Kölner Oper startet 2026 neu – doch wer darf eigentlich mitfeiern?
Niklas NeumannZukünftiger Bürgermeister: Oper muss nun etwas zurückgeben - Kölner Oper startet 2026 neu – doch wer darf eigentlich mitfeiern?
Kölner Oper soll 2026 nach Jahren der Sanierung und steigender Kosten wiedereröffnen – Forderungen nach mehr Zugänglichkeit
Nach Jahren umfangreicher Sanierungsarbeiten und explodierender Kosten wird die Kölner Oper im September 2026 ihre Pforten wieder öffnen. Doch zunehmend werden Rufe laut, das Haus solle dem Beispiel Hamburgs folgen und Kultur für alle Bürgerinnen und Bürger zugänglicher machen. Torsten Burmester, künftiger Oberbürgermeister der Stadt, fordert die Institution auf, über das traditionelle Publikum hinaus zu wachsen und breitere Bevölkerungsschichten anzusprechen.
Die Hamburger Elbphilharmonie stand ebenfalls vor finanziellen Herausforderungen, setzte jedoch auf eine Strategie der Öffnung: Über lokale Bibliotheken wurden Tickets vertrieben, wodurch Menschen erreicht wurden, die sonst kaum den Weg in den Konzertsaal gefunden hätten. Diese Maßnahme veränderte nicht nur die Zusammensetzung des Publikums, sondern stärkte auch die Verbindung zur gesamten Stadtgesellschaft.
In Köln will Burmester einen ähnlichen Kurs für die Oper einschlagen. Sein Argument: Das Haus dürfe sich nicht ausschließlich an die gebildete Mittelschicht richten, sondern müsse alle gesellschaftlichen Gruppen einbeziehen. Ziel sei es, dass sich die gesamte Stadt mit der Oper identifiziere – nicht nur diejenigen, die bereits mit ihr vertraut sind.

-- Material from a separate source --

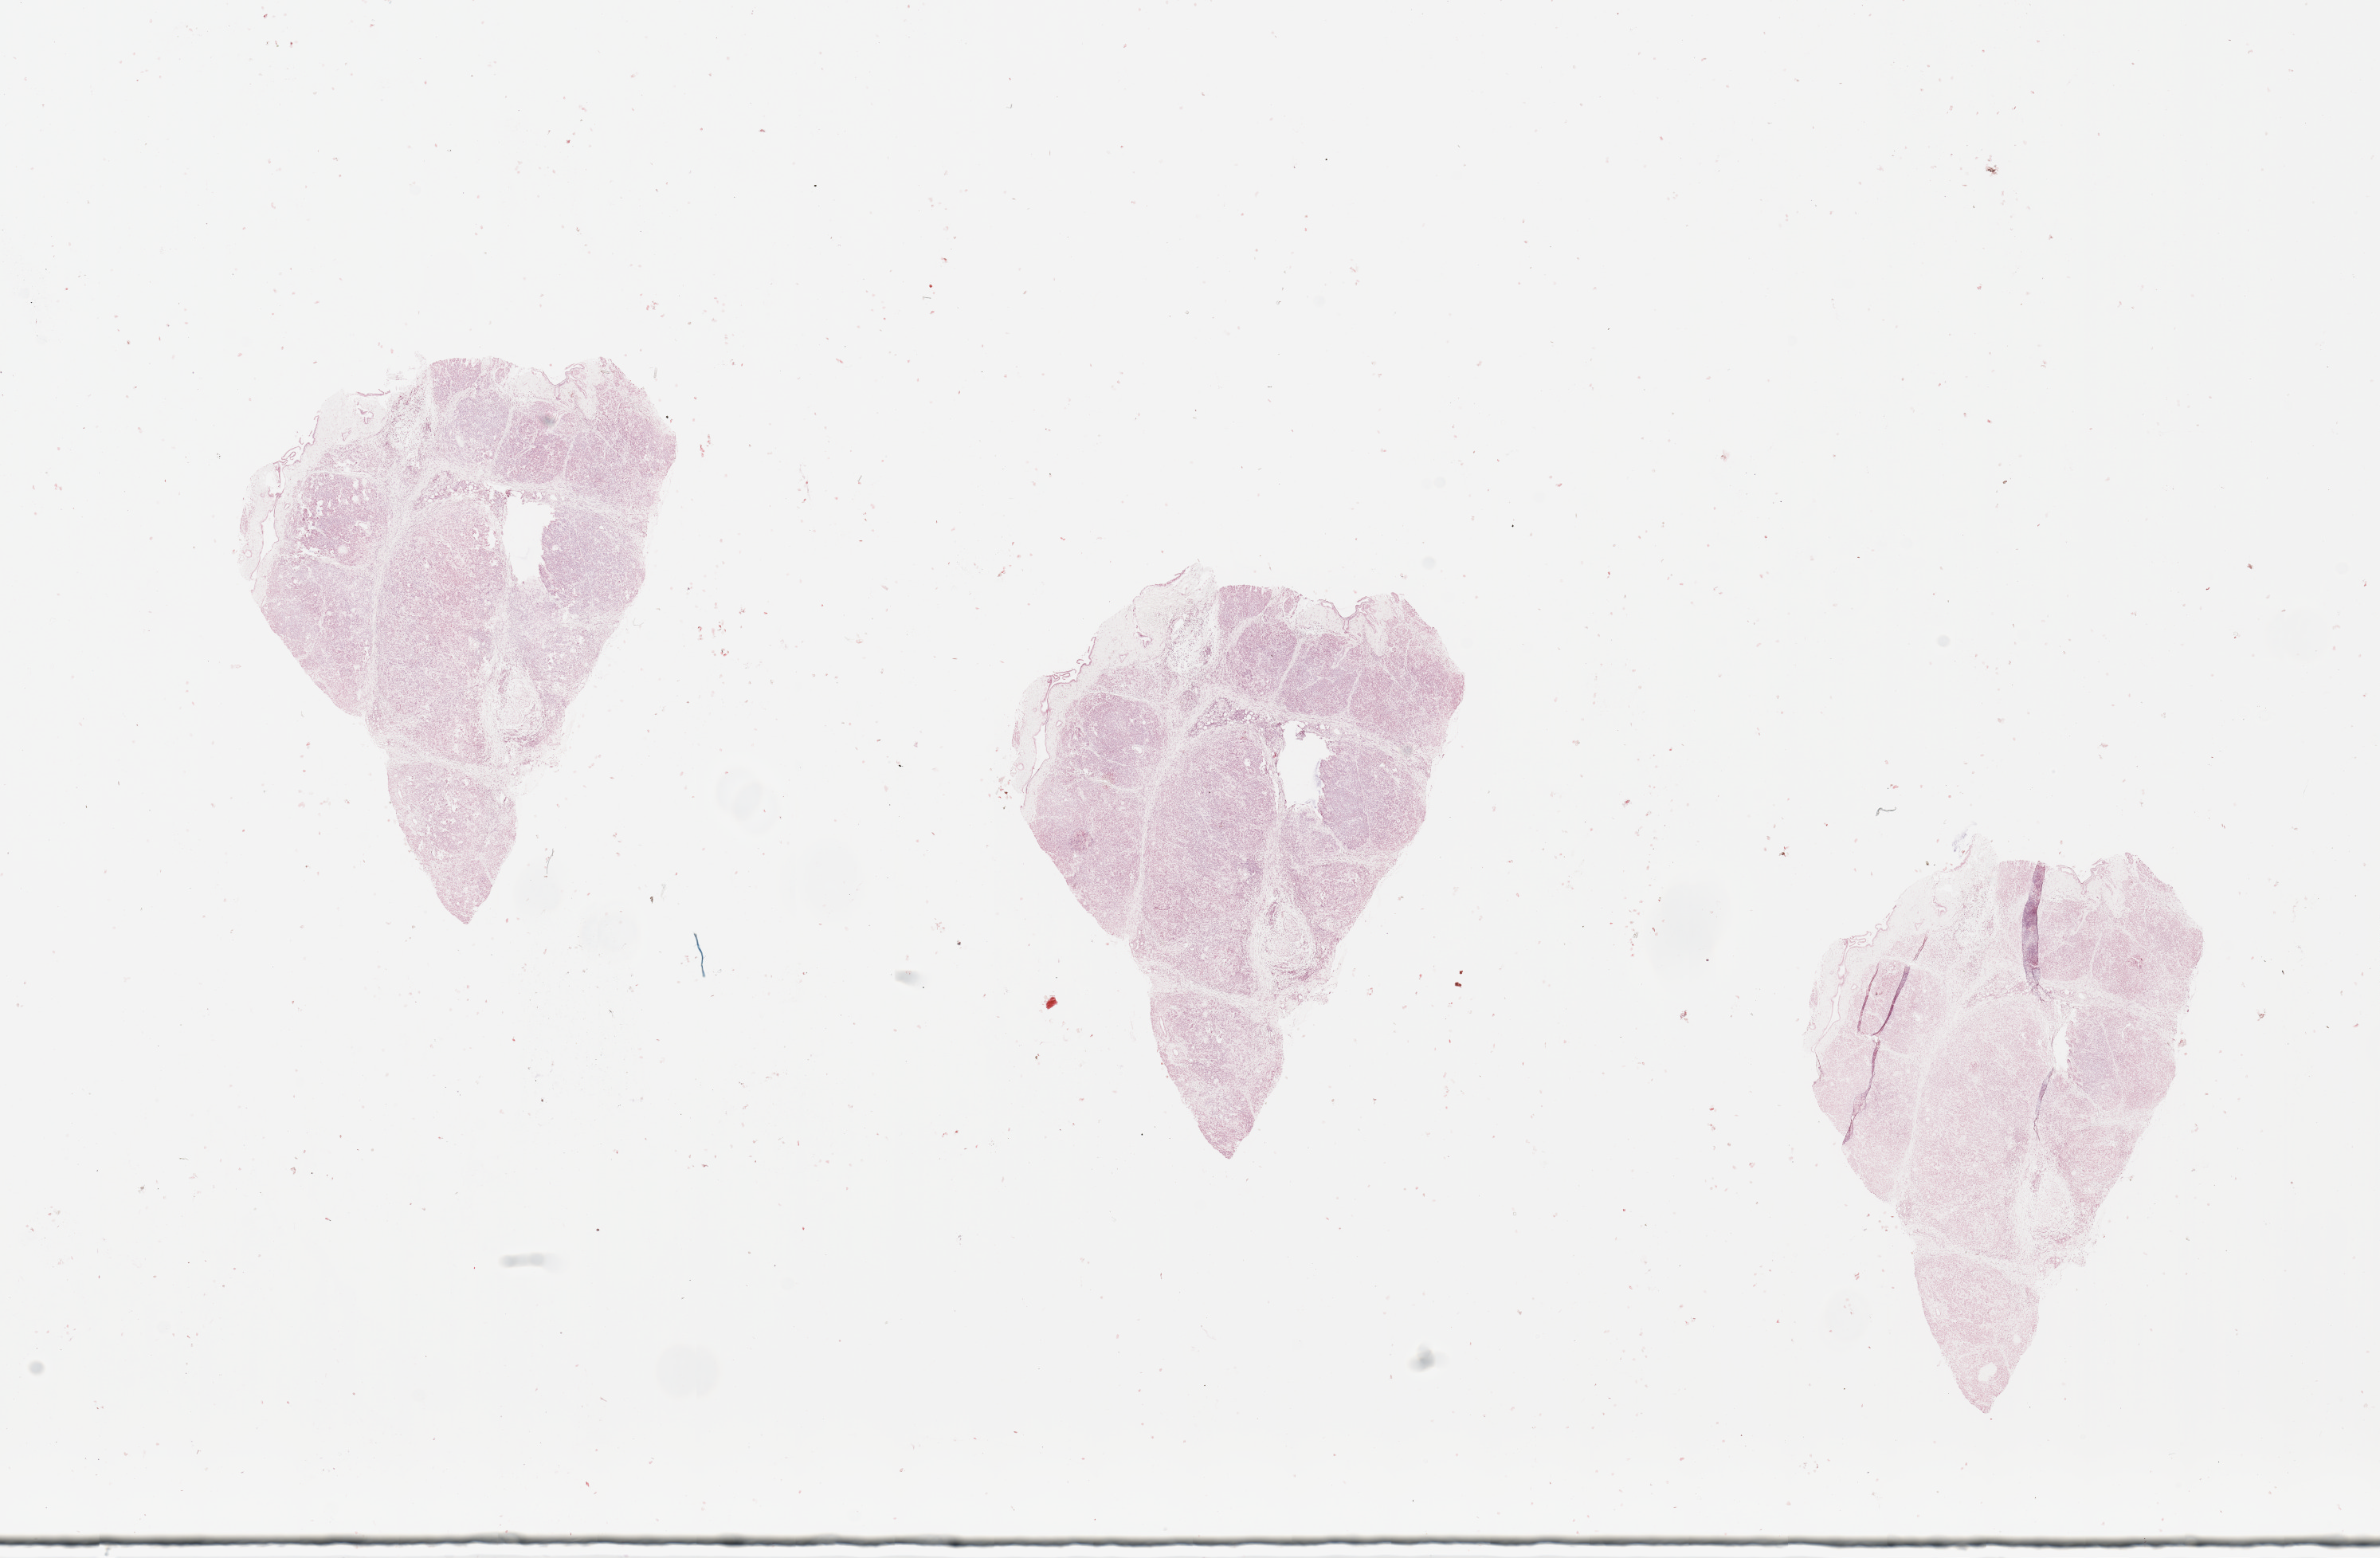
Hematoxylin and eosin (H&E) stained whole-slide image — low-resolution overview of the scanned area, about 23.6 x 15.5 mm (slide scanned at 20x). Normal (non-tumour) tissue sample, sampled site: pancreas. 71-year-old male patient.
This section: normal (non-tumour) tissue from the same patient. Patient diagnosis: Infiltrating duct carcinoma, NOS.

Die Kölner Oper und das Schauspielhaus sind seit Längerem wegen umfassender Modernisierungsarbeiten geschlossen, wobei die Kosten deutlich über den ursprünglichen Planungen liegen. Mit dem näherrückenden Wiedereröffnungstermin gewinnt die Debatte über Zugänglichkeit und Inklusion an Fahrt.
Die Rückkehr der Oper 2026 bietet die Chance, ihr Selbstverständnis neu zu definieren. Durch eine Orientierung am Hamburger Modell könnte sie ein vielfältigeres Publikum anziehen. Die Forderungen nach Veränderung deuten darauf hin, dass die Rolle des Hauses künftig weit über klassische Aufführungen hinausgehen könnte.